Pertamina Yakin Holding BUMN Buat Nilai Tambah Perusahaan
PT Pertamina (Persero) menyatakan bahwa pembentukan perusahaan induk (holding) Badan Usaha Milik Negara (BUMN) per sektor, terutama sektor minyak dan gas bumi (migas) masih menunggu persetujuan para pemangku kepentingan. Untuk itu, Pertamina akan terus melakukan sosialisasi akan manfaat holding bagi perusahaan.
"Tentu aspek sosialisasi penting kita lakukan terus, kan misalnya banyak stakeholder yang belum paham manfaatnya (holding)," ujar Dwi saat ditemui di Kantor Kementerian BUMN, Jakarta, Rabu (25/1).
Direktur Utama Pertamina Dwi Soejipto menuturkan, dalam pembentukan holding migas ini memang masih menunggu aspek formalitas, yakni terbitnya Peraturan Pemerintah (PP).
(Baca juga: Payung Hukum Terbit, Holding BUMN Migas Tunggu Restu Kemenkeu)
Dwi menjelaskan, pembentukan holding ini bukan hanya sebagai alat untuk mensinergikan BUMN yang memiliki lini bisnis yang hampir sama. Misalnya di sektor migas ada Pertamina dengan PGN.
Selain itu, Dwi juga menyatakan bahwa sinergi tersebut akan menciptakan nilai tambah yang cukup besar di antara kedua perusahaan. "Kalau mengintegrasikan perusahaan dalam bentuk holding yang akan kita dapatkan yaitu nilai tambah yang diperoleh dari sinergi.

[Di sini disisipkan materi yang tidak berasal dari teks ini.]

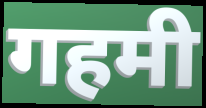
गहमी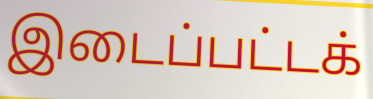
இடைப்பட்டக்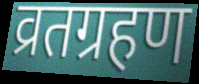
व्रतग्रहणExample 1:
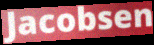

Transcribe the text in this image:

Jacobsen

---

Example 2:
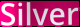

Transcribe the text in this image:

Silver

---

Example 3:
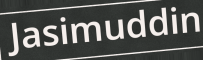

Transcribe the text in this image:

Jasimuddin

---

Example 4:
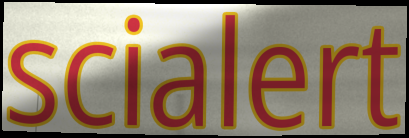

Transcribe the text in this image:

scialert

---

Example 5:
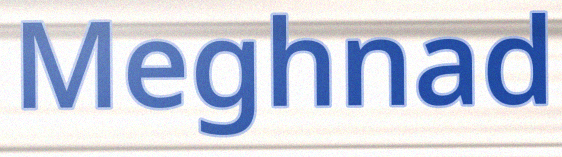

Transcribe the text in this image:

Meghnad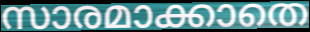
സാരമാക്കാതെ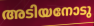
അടിയനോടുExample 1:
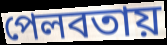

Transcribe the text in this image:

পেলবতায়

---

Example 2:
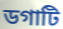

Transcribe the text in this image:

ডগাটি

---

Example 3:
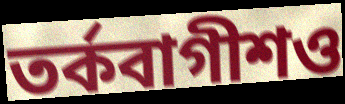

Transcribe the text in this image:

তর্কবাগীশও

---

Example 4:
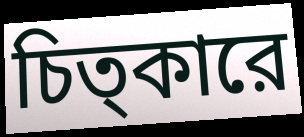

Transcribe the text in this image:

চিত্কারে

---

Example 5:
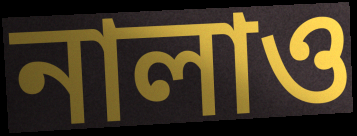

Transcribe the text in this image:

নালাওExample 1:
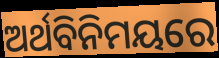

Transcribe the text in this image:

ଅର୍ଥବିନିମୟରେ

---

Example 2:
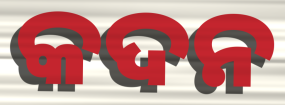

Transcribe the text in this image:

Apakah sinergi investasi, operasional, financing sehingga kalau investasi dapat cost lebih murah," ujar Dwi.
Selain itu, menurut Dwi, PGN juga akan memiliki kemampuan makin besar dengan masuknya Pertagas ke dalam tubuh perusahaan tersebut. Hal itu dipelajarinya dari pengalaman semasa di Semen Indonesia.

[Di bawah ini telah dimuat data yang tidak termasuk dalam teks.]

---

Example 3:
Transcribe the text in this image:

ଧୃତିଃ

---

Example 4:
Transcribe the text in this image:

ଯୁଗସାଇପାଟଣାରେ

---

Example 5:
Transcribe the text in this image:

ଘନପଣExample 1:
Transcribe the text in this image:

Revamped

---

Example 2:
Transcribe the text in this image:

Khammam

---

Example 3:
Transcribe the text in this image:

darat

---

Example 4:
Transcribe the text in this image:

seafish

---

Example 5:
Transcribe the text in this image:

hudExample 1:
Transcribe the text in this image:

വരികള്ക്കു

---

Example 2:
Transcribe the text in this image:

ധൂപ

"Seperti waktu kita menyatukan Semen Indonesia dampaknya cukup besar. Kita bisa mendapatkan peningkatan laba 11 kali lipat dalam 7 tahun, market cap 10 kali lipat," ujar Dwi.
(Baca juga: Amankan Aset Negara, DPR Tolak Payung Hukum Holding BUMN)

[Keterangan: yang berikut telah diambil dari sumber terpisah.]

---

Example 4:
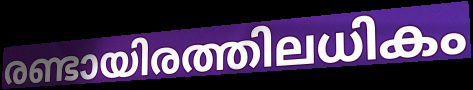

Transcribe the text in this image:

രണ്ടായിരത്തിലധികം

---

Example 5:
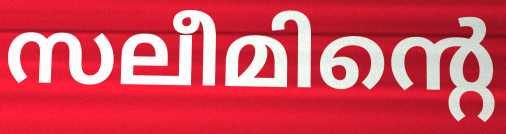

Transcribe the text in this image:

സലീമിന്റെ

Dwi menyakatan bahwa saat ini hal-hal tersebut masih harus disosialisasikan pada para pemangku kepentingan, terutama Dewan Perwakilan Rakyat (DPR). Dalam rapat konsultasi terakhir, Dwi mengaku, DPR masih menanyakan manfaat dan payung hukum holding ini.
Sebelumnya, Komisi BUMN (VI) Dewan Perwakilan Rakyat (DPR) menolak peraturan pemerintah nomor 72 Tahun 2016 yang dijadikan pemerintah sebagai payung hukum pendirian induk usaha alias holding Badan Usaha Milik Negara (BUMN). Alasannya, bila menggunakan payung hukum tersebut maka kewenangan DPR dalam mengawasi aksi korporasi perusahaan-perusahaan pelat merah bakal tergerus.
Wakil Ketua Komisi VI DPR Mohamad Hekal menjelaskan, dalam Peraturan Pemerintah (PP) Nomor 72 tahun 2016 disebutkan bahwa perusahaan-perusahaan BUMN akan menjadi anak usaha dari perusahaan BUMN lainnya yang terpilih sebagai holding. Padahal, sesuai Undang-Undang BUMN, anak usaha BUMN secara definisi bukanlah BUMN.
(Baca juga: Bentuk Holding BUMN, Pemerintah Akan Konsultasi ke DPR)
Bila peraturan tersebut dijadikan payung hukum maka aksi korporasi perusahaan tersebut termasuk pelepasan aset tidak lagi membutuhkan persetujuan DPR. "Secara umum teman-teman di Komisi VI keberatan dengan PP 72/2016 ini. Kami, secara sikap politik belum menyetujui adanya peraturan tersebut," ujar Hekal saat ditemui di ruang rapat Komisi VI, Gedung DPR, Jakarta, Senin (23/1) lalu.